### [Work required]
Give the records again word for word. Leave every picture out.

Extracted records
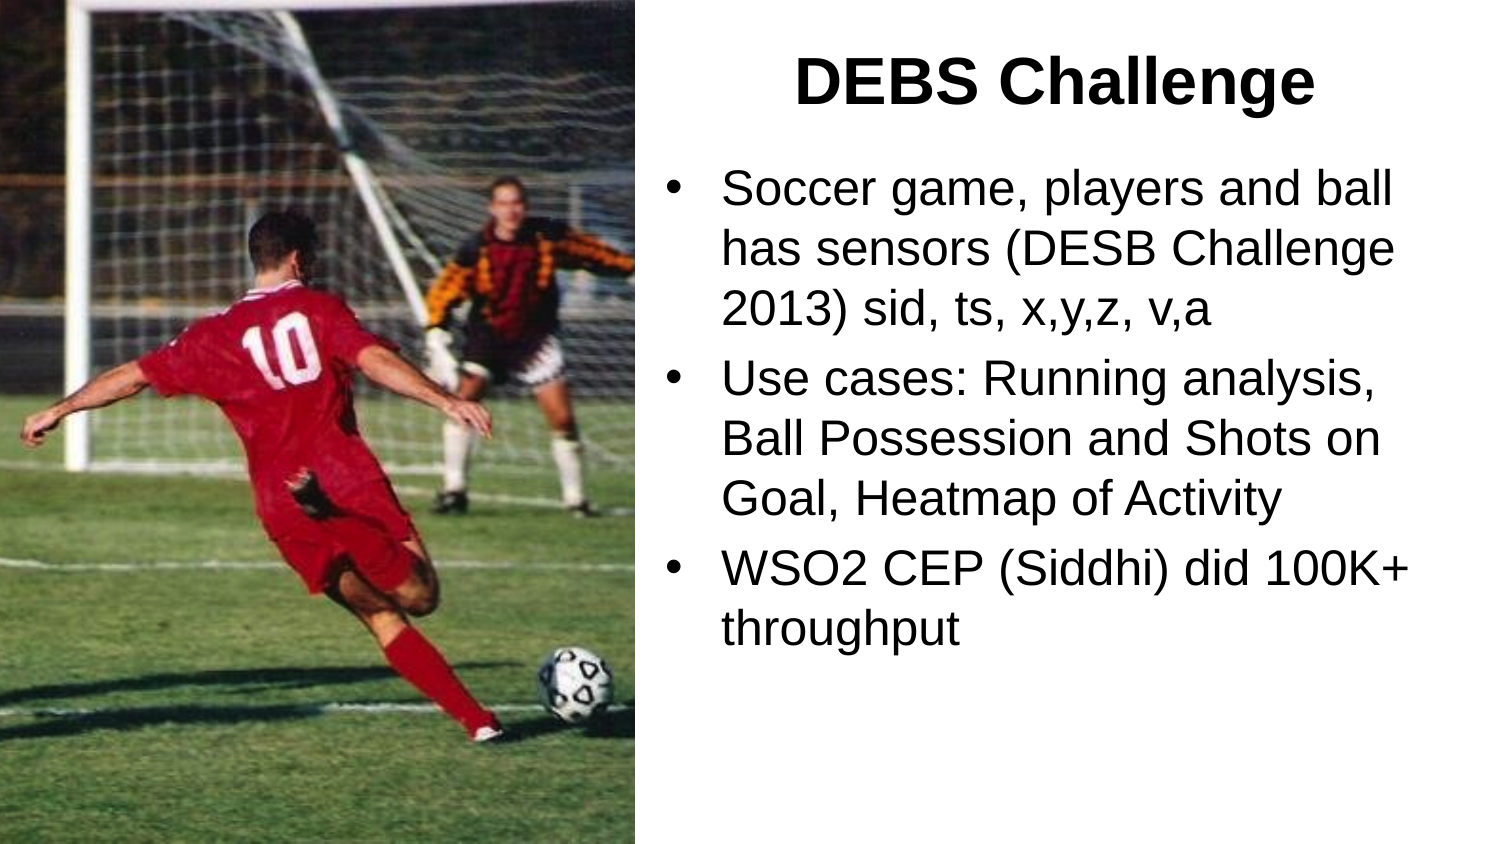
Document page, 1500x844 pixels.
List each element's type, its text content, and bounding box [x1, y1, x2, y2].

list Soccer game, players and ball has sensors (DESB Challenge 2013) sid, ts, x,y,z, v,a Use cases: Running analysis, Ball Possession and Shots on Goal, Heatmap of Activity WSO2 CEP (Siddhi) did 100K+ throughput [650, 140, 1462, 754]
title DEBS Challenge [650, 14, 1462, 140]
picture [0, 0, 635, 844]
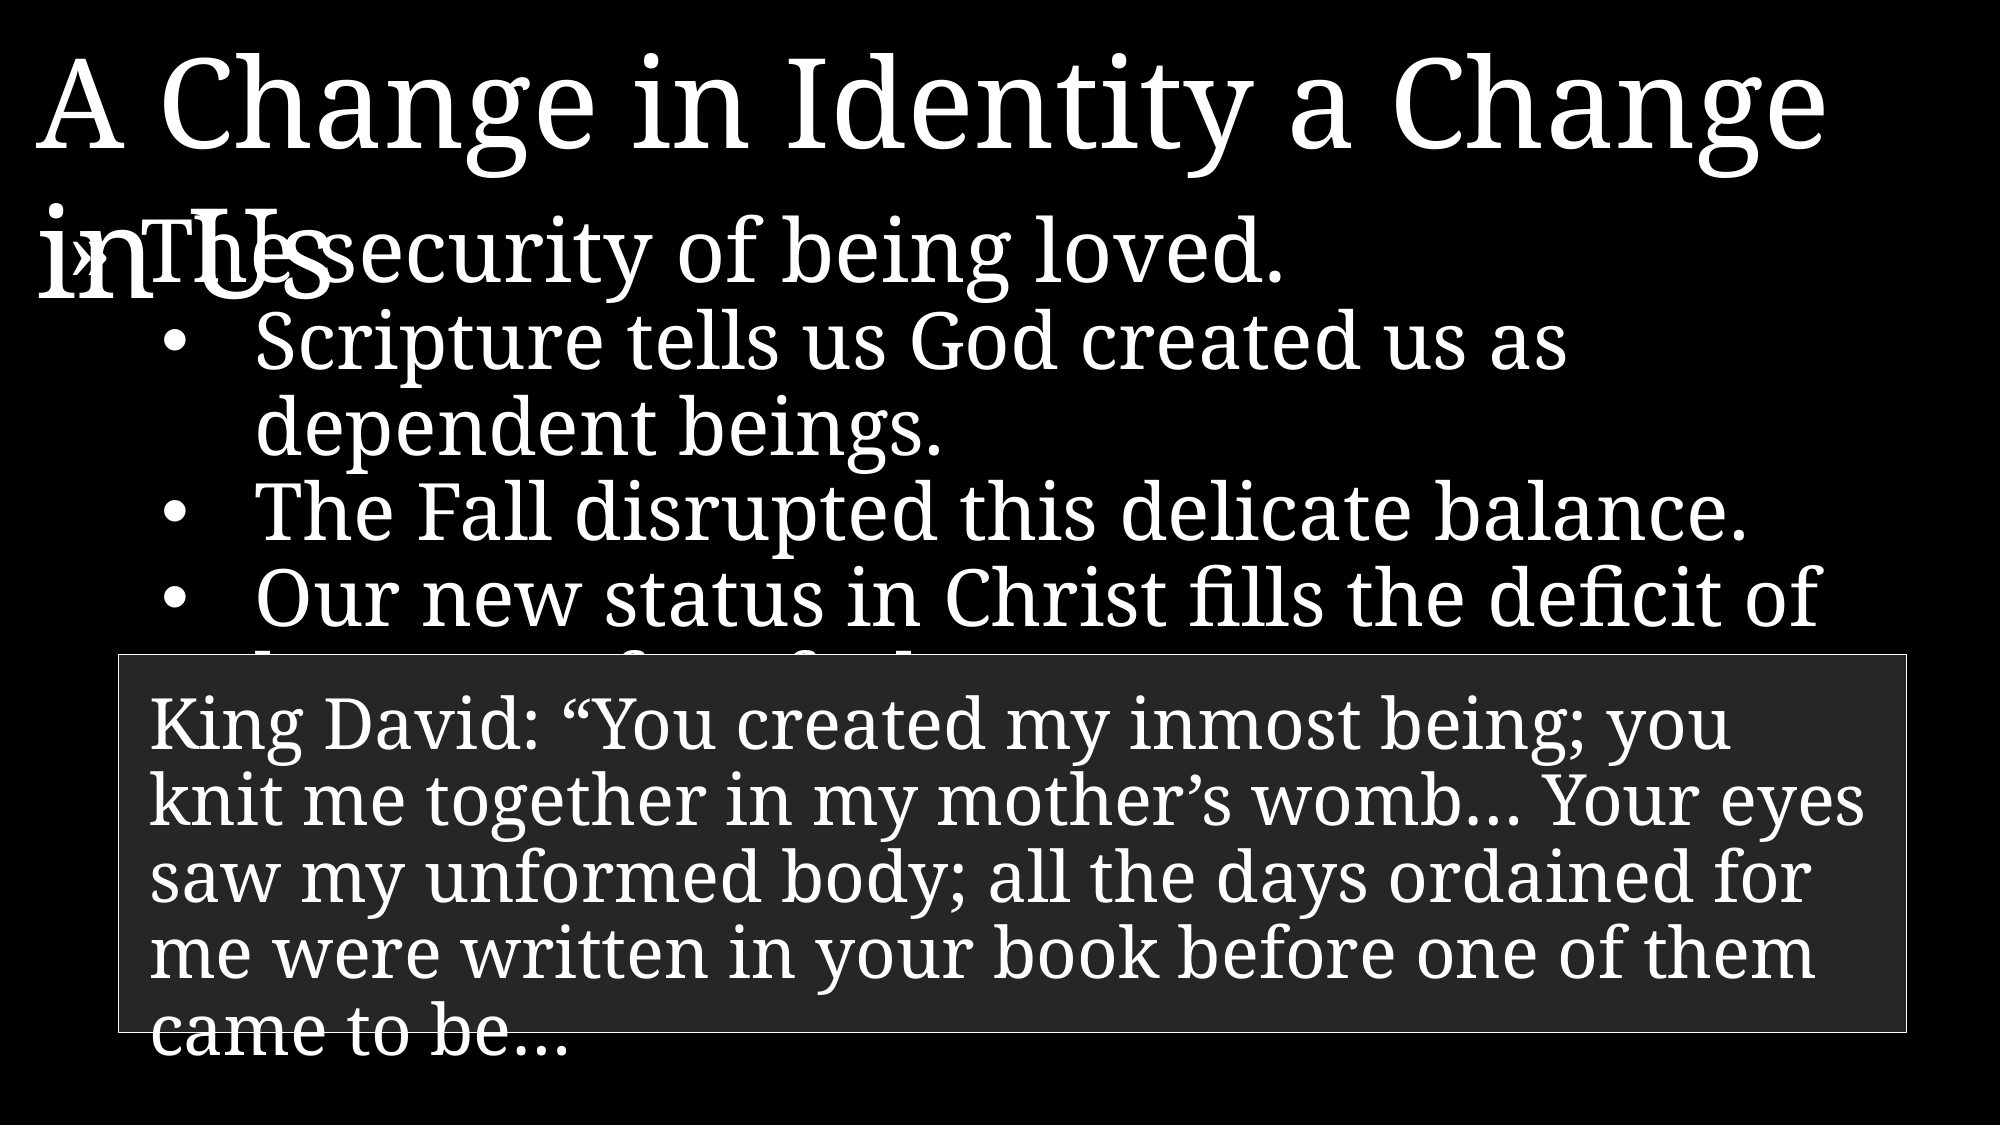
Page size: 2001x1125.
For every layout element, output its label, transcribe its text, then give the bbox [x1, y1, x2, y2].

text_box King David: “You created my inmost being; you knit me together in my mother’s womb… Your eyes saw my unformed body; all the days ordained for me were written in your book before one of them came to be… [134, 680, 1892, 1078]
text_box [118, 654, 1906, 1032]
text_box » The security of being loved. Scripture tells us God created us as dependent beings. The Fall disrupted this delicate balance. Our new status in Christ fills the deficit of love we often feel. [49, 331, 1927, 737]
text_box A Change in Identity a Change in Us [22, 15, 1993, 331]
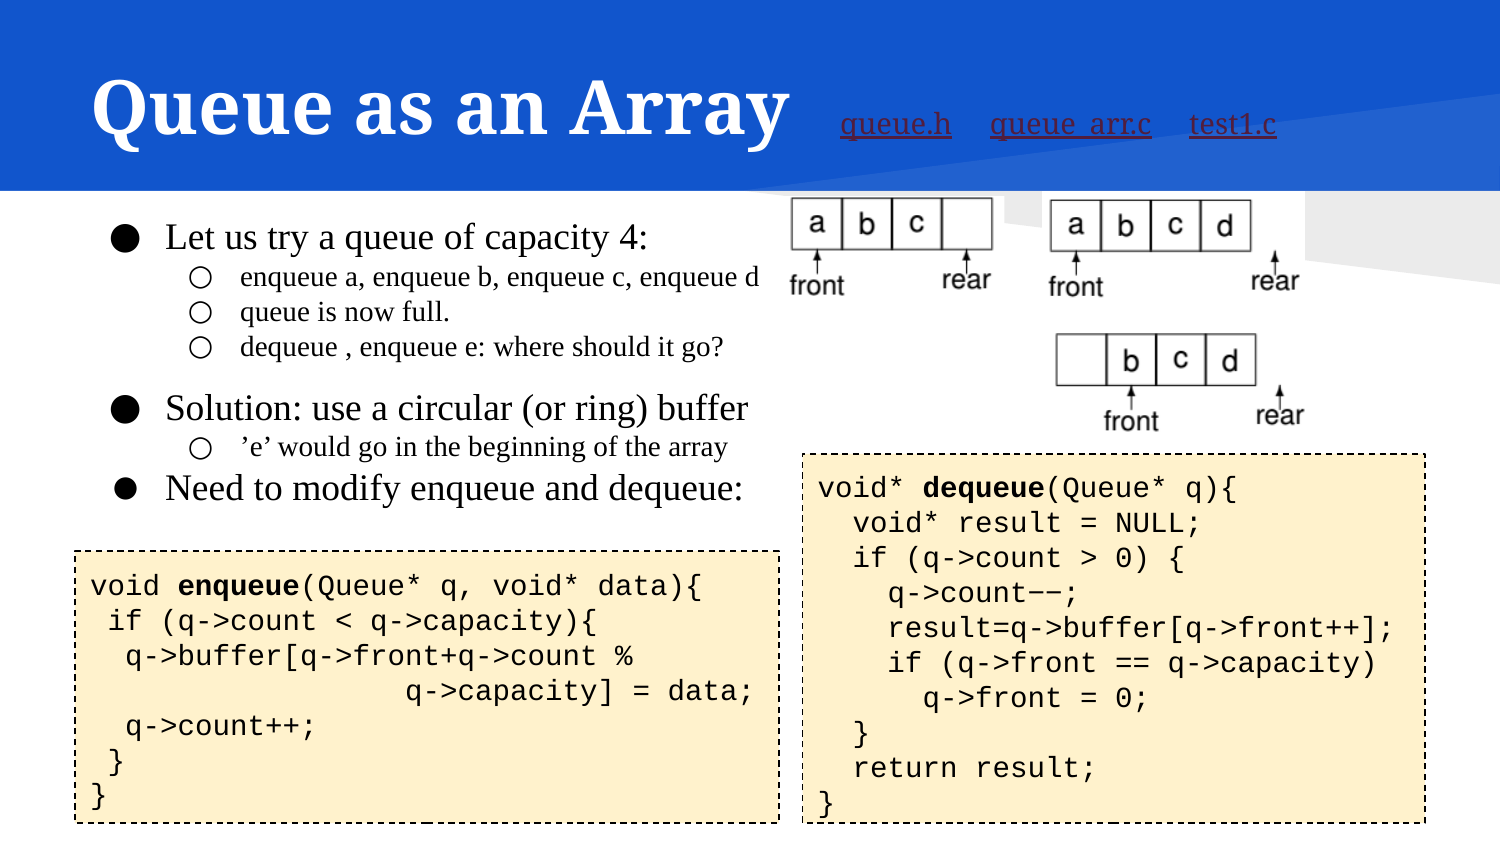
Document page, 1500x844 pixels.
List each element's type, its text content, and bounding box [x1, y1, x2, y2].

picture [778, 196, 1005, 301]
text_box void enqueue(Queue* q, void* data){ if (q->count < q->capacity){ q->buffer[q->front+q->count % q->capacity] = data; q->count++; } } [74, 551, 779, 824]
picture [1042, 190, 1305, 306]
picture [1048, 322, 1311, 438]
title Queue as an Array queue.h queue_arr.c test1.c [75, 33, 1425, 175]
list Let us try a queue of capacity 4: enqueue a, enqueue b, enqueue c, enqueue d queue is now full. dequeue , enqueue e: where should it go? Solution: use a circular (or ring) buffer ’e’ would go in the beginning of the array Need to modify enqueue and dequeue: [75, 196, 1425, 808]
text_box void* dequeue(Queue* q){ void* result = NULL; if (q->count > 0) { q->count−−; result=q->buffer[q->front++]; if (q->front == q->capacity) q->front = 0; } return result; } [802, 453, 1425, 823]
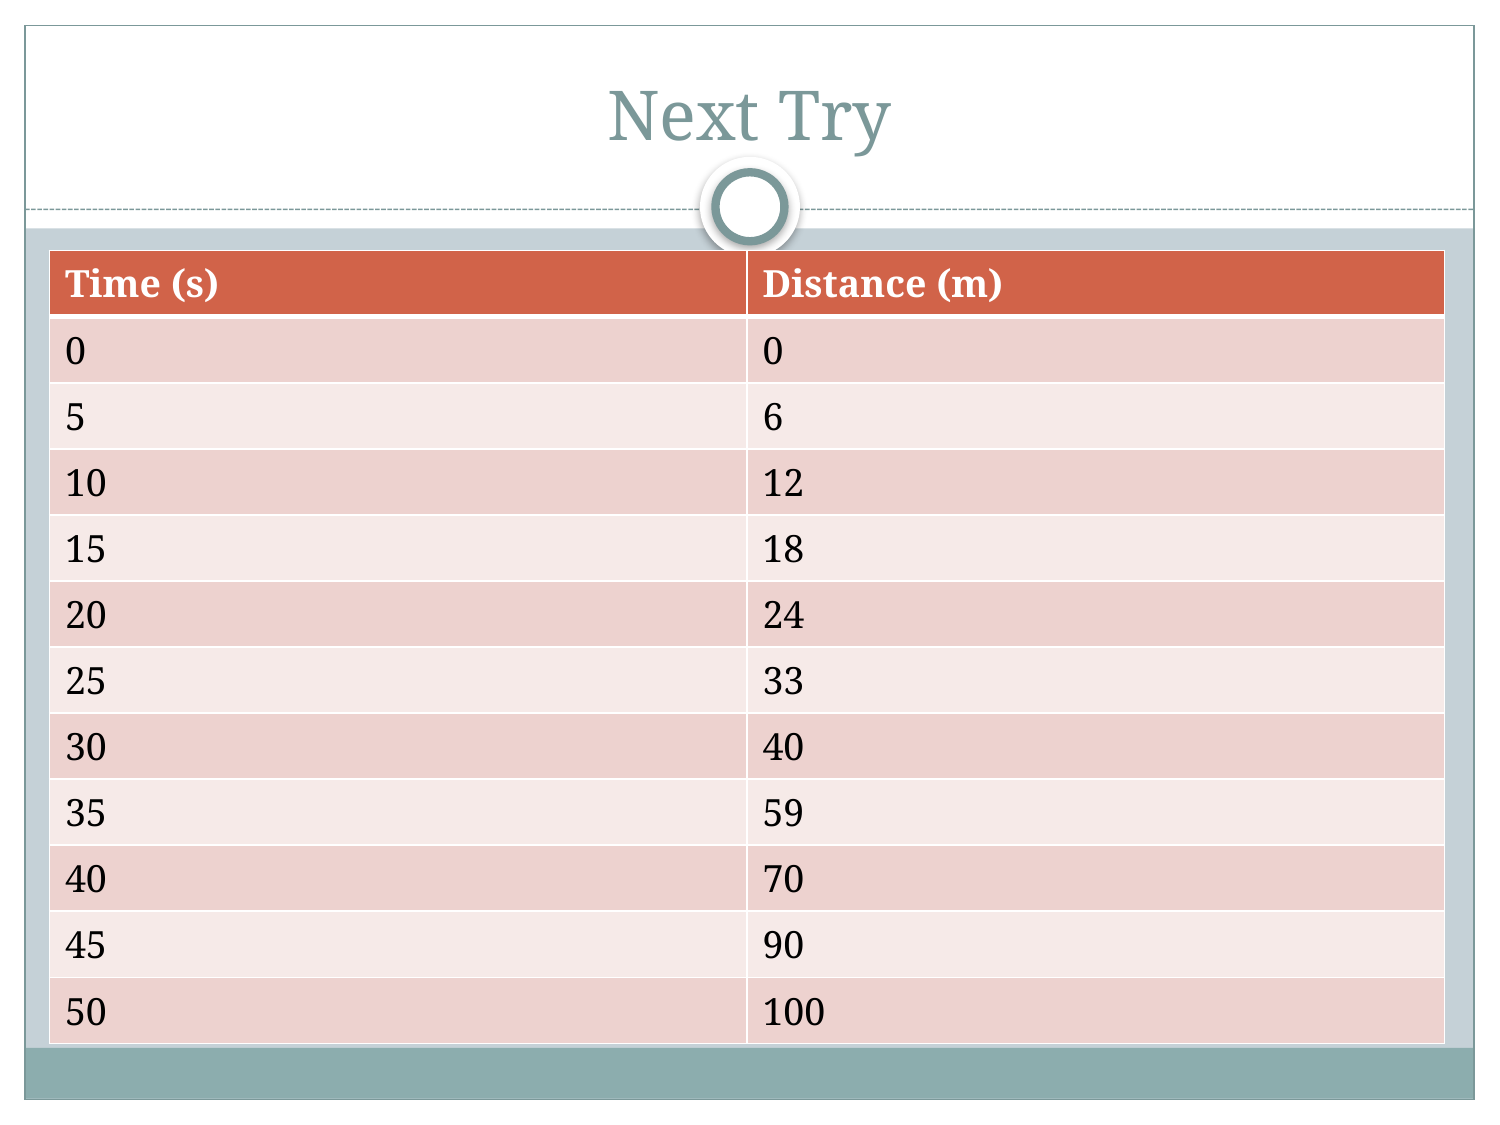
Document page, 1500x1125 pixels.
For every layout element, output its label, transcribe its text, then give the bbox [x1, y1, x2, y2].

table_cell 100 [748, 978, 1444, 1043]
table_cell 59 [748, 780, 1444, 844]
table_cell 6 [748, 384, 1444, 448]
table_cell 18 [748, 516, 1444, 580]
table_cell 24 [748, 582, 1444, 646]
table_cell 12 [748, 450, 1444, 514]
table_cell 10 [50, 450, 746, 514]
table_header Distance (m) [748, 251, 1444, 314]
table_cell 40 [50, 846, 746, 910]
table_cell 30 [50, 714, 746, 778]
table_cell 50 [50, 978, 746, 1043]
table_cell 15 [50, 516, 746, 580]
title Next Try [49, 37, 1450, 162]
table_cell 25 [50, 648, 746, 712]
table_cell 5 [50, 384, 746, 448]
table_header Time (s) [50, 251, 746, 314]
table_cell 0 [748, 319, 1444, 382]
table_cell 0 [50, 319, 746, 382]
table_cell 45 [50, 912, 746, 977]
table_cell 35 [50, 780, 746, 844]
table_cell 33 [748, 648, 1444, 712]
table_cell 40 [748, 714, 1444, 778]
table_cell 20 [50, 582, 746, 646]
table_cell 90 [748, 912, 1444, 977]
table_cell 70 [748, 846, 1444, 910]
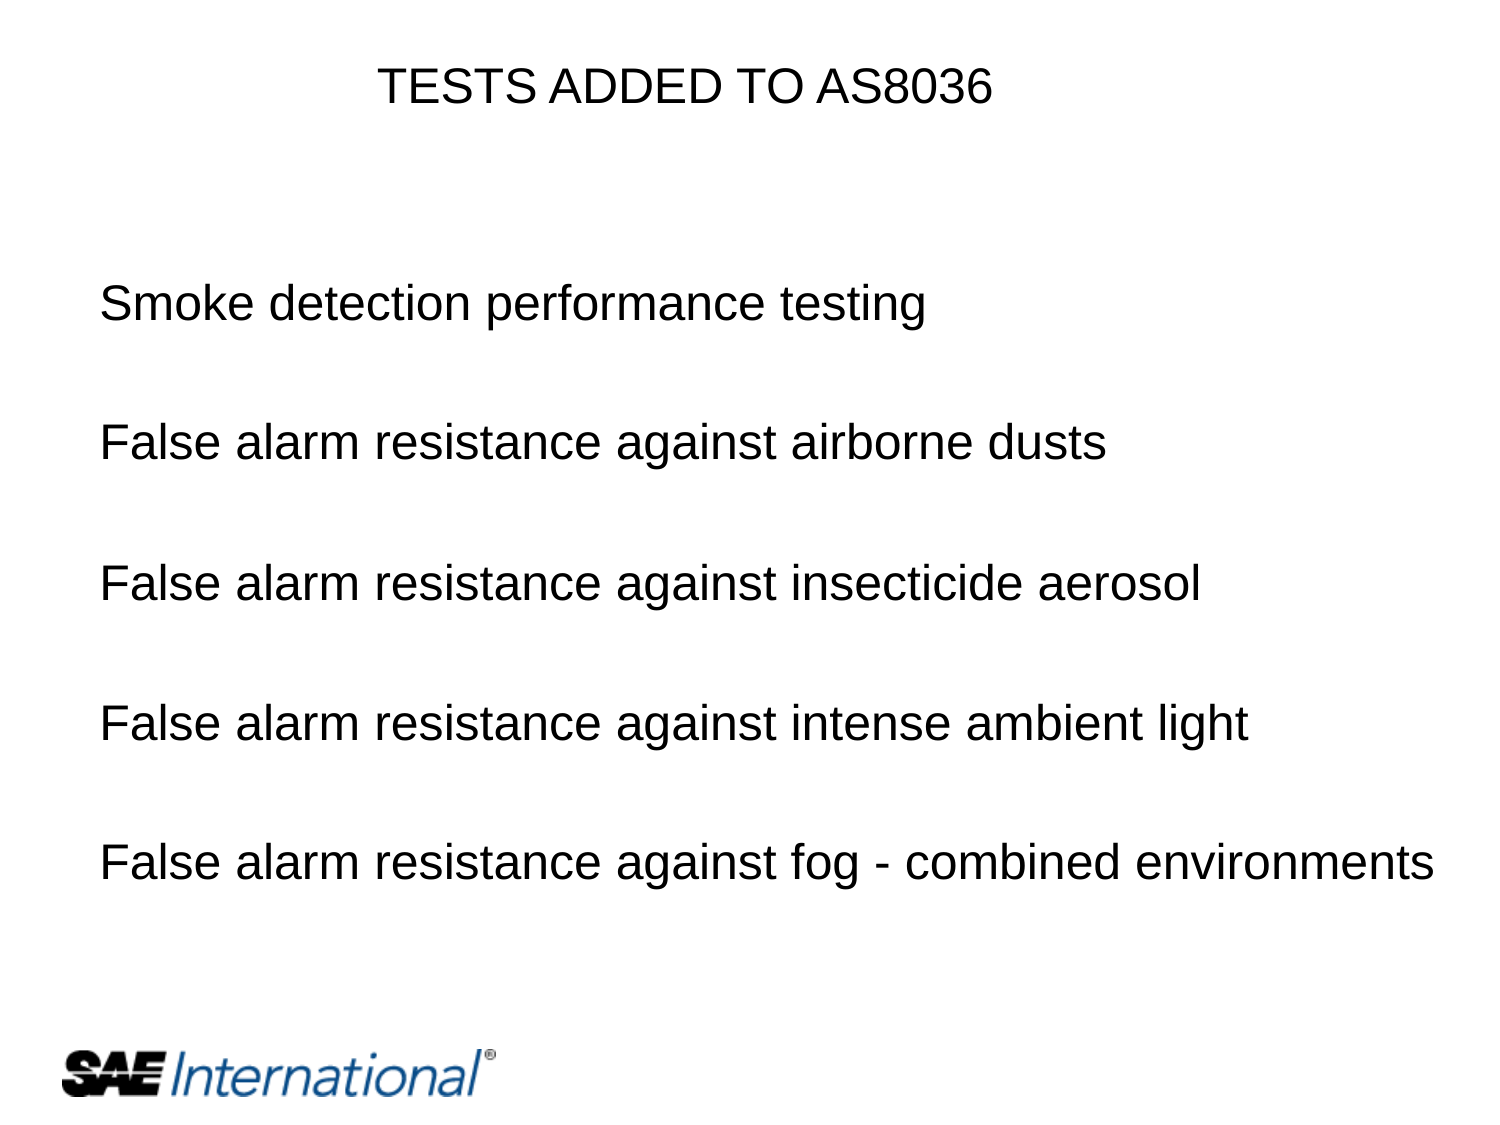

### [Solved problem]
Document page, 1500x844 pixels.
List each element's type, its text content, and bounding box [x1, y1, x2, y2].

list Soccer game, players and ball has sensors (DESB Challenge 2013) sid, ts, x,y,z, v,a Use cases: Running analysis, Ball Possession and Shots on Goal, Heatmap of Activity WSO2 CEP (Siddhi) did 100K+ throughput [650, 140, 1462, 754]
title DEBS Challenge [650, 14, 1462, 140]
picture [0, 0, 635, 844]
Page size: 2001x1125.
For every layout element, output its label, transcribe its text, then give the bbox [x1, y1, x2, y2].

text_box King David: “You created my inmost being; you knit me together in my mother’s womb… Your eyes saw my unformed body; all the days ordained for me were written in your book before one of them came to be… [134, 680, 1892, 1078]
text_box [118, 654, 1906, 1032]
text_box » The security of being loved. Scripture tells us God created us as dependent beings. The Fall disrupted this delicate balance. Our new status in Christ fills the deficit of love we often feel. [49, 331, 1927, 737]
text_box A Change in Identity a Change in Us [22, 15, 1993, 331]
Document page, 1500x844 pixels.
List each element's type, its text content, and bounding box [x1, y1, x2, y2].

picture [778, 196, 1005, 301]
text_box void enqueue(Queue* q, void* data){ if (q->count < q->capacity){ q->buffer[q->front+q->count % q->capacity] = data; q->count++; } } [74, 551, 779, 824]
picture [1042, 190, 1305, 306]
picture [1048, 322, 1311, 438]
title Queue as an Array queue.h queue_arr.c test1.c [75, 33, 1425, 175]
list Let us try a queue of capacity 4: enqueue a, enqueue b, enqueue c, enqueue d queue is now full. dequeue , enqueue e: where should it go? Solution: use a circular (or ring) buffer ’e’ would go in the beginning of the array Need to modify enqueue and dequeue: [75, 196, 1425, 808]
text_box void* dequeue(Queue* q){ void* result = NULL; if (q->count > 0) { q->count−−; result=q->buffer[q->front++]; if (q->front == q->capacity) q->front = 0; } return result; } [802, 453, 1425, 823]
Document page, 1500x1125 pixels.
For every layout element, output its label, transcribe its text, then give the bbox [x1, y1, x2, y2].

table_cell 100 [748, 978, 1444, 1043]
table_cell 59 [748, 780, 1444, 844]
table_cell 6 [748, 384, 1444, 448]
table_cell 18 [748, 516, 1444, 580]
table_cell 24 [748, 582, 1444, 646]
table_cell 12 [748, 450, 1444, 514]
table_cell 10 [50, 450, 746, 514]
table_header Distance (m) [748, 251, 1444, 314]
table_cell 40 [50, 846, 746, 910]
table_cell 30 [50, 714, 746, 778]
table_cell 50 [50, 978, 746, 1043]
table_cell 15 [50, 516, 746, 580]
title Next Try [49, 37, 1450, 162]
table_cell 25 [50, 648, 746, 712]
table_cell 5 [50, 384, 746, 448]
table_header Time (s) [50, 251, 746, 314]
table_cell 0 [748, 319, 1444, 382]
table_cell 0 [50, 319, 746, 382]
table_cell 45 [50, 912, 746, 977]
table_cell 35 [50, 780, 746, 844]
table_cell 33 [748, 648, 1444, 712]
table_cell 40 [748, 714, 1444, 778]
table_cell 20 [50, 582, 746, 646]
table_cell 90 [748, 912, 1444, 977]
table_cell 70 [748, 846, 1444, 910]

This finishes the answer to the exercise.